- _Vorliegender Text_

%%

Wahre Kunst ist nie nur Kultur, sondern stets auch Ware: Diese Überzeugung machte den niederländischen Barockmeister Rembrandt zum reichen Mann – und führte ihn in den Bankrott.
Geld ist nicht alles, aber ohne Geld ist alles nichts, sagte sich der Künstler Rembrandt Harmenszoon van Rijn, heute besser bekannt unter seinem Vornamen Rembrandt. Und wenn es um Geld ging, war Rembrandt ein Freund runder Beträge. Eltern, die ihre Kinder bei ihm in die Lehre geben wollten, zahlten als Lehrgeld pro Jahr 100 Gulden, im Amsterdam des 17. Jahrhunderts eine unerhörte Summe. 100 Gulden soll Rembrandt pro Exemplar einer seiner berühmtesten Radierungen, «Christus heilt die Kranken», verlangt haben, und ebenfalls 100 Gulden zahlte er selbst auf einer Auktion in Amsterdam für einen dieser Abzüge – eine aufsehenerregende Spekulation auf den eigenen Ruhm und den künftigen Wert seiner Werke –, weshalb der Kupferstich auch «Hundertguldenblatt» genannt wird.
Rembrandt war nicht nur gefeierter Maler, Radierer und Zeichner, sondern auch ein fähiger Geschäftsmann. Kunst, seine Kunst, betrachtete er als Ware mit einem Wert, und der Erwerb eines seiner eigenen Hundertguldenblätter war eine gerissene Marketingaktion: Sie zeugte davon, wie rar und wie wertbeständig seine Werke auf dem Kunstmarkt waren, welche Summen sich mit dem Verkauf erzielen liessen – und nicht zuletzt, wie wohlhabend ein Künstler sein musste, der in der Lage war, eine solche Summe aufzuwenden.

%%

- _Bereitgestellte Daten_

%%

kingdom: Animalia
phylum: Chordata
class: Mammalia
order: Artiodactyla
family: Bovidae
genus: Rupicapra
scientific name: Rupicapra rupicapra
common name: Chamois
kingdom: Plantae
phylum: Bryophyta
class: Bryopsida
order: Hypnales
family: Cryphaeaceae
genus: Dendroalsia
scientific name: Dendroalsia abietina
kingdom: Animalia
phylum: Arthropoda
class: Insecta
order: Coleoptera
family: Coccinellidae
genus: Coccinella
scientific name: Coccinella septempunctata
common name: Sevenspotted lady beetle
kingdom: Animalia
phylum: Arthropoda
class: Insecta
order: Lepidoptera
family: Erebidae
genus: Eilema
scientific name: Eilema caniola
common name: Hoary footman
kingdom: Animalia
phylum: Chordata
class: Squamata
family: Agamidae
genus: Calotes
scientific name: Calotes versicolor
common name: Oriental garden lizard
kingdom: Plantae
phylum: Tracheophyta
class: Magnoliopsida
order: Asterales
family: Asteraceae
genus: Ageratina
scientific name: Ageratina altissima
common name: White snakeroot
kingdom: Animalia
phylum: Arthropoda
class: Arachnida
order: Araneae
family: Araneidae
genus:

%%

- _Schriftliche Aufgabe_
Entnehmen Sie dem Text über Rembrandt den Abschnitt von „Wahre Kunst ist“ bis „in den Bankrott.“ und geben Sie ihn unverändert wieder.

- _Richtige Antwort_
Wahre Kunst ist nie nur Kultur, sondern stets auch Ware: Diese Überzeugung machte den niederländischen Barockmeister Rembrandt zum reichen Mann – und führte ihn in den Bankrott.